» TEXT TO READ:
# WalMart Fabric Dept



## Country Lady (Oct 2, 2003)

I was in WalMart this morning getting some fabric. I was telling the clerk how proud I was that they still had fabric, and asked how much longer would it be until it closed. She said, right now, they are scheduled to close in 2010 and that it had been delayed two different times because of people calling and complaining. I told her that I'd done my share and she said to keep calling and complaining to home office, not the store. Who knows, things can change again by 2010. So, this is a reminder to everyone. If you still have fabric in your local WalMart, keep calling or e-mailing WalMart.


----------



## bopeep (Apr 2, 2007)

I sure hope and PRAY they stop closing the fabric dept, that is the only place we have in our town to buy fabric.
I have called, but I will call again.:gossip:
bopeep


----------



## D Lynn (May 26, 2008)

The one near me in Ontario closed their fabric section too. :-( 
I'm not even a serious sewer either. The only other place to get fabric from is crazy expensive. I feel for people who relied on WallyWorlds lower prices. They will now have to travel a very long distance for deals.


----------



## CJ (May 10, 2002)

Why not shop online? I buy almost all of my supplies online, you can almost always find things for less money.


----------



## PETSNEGGS (Oct 7, 2005)

» TASK STATEMENT: Quote the WalMart fabric thread word for word, starting with "The one near" and going on through "for less money.".

» RECORDED DATA:
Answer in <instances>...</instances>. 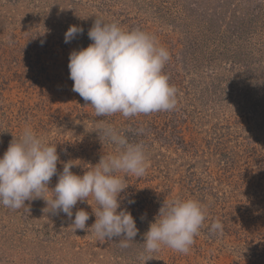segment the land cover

» SOLUTION TO THIS TASK:
The one near me in Ontario closed their fabric section too. :-( 
I'm not even a serious sewer either. The only other place to get fabric from is crazy expensive. I feel for people who relied on WallyWorlds lower prices. They will now have to travel a very long distance for deals.


----------



## CJ (May 10, 2002)

Why not shop online? I buy almost all of my supplies online, you can almost always find things for less money.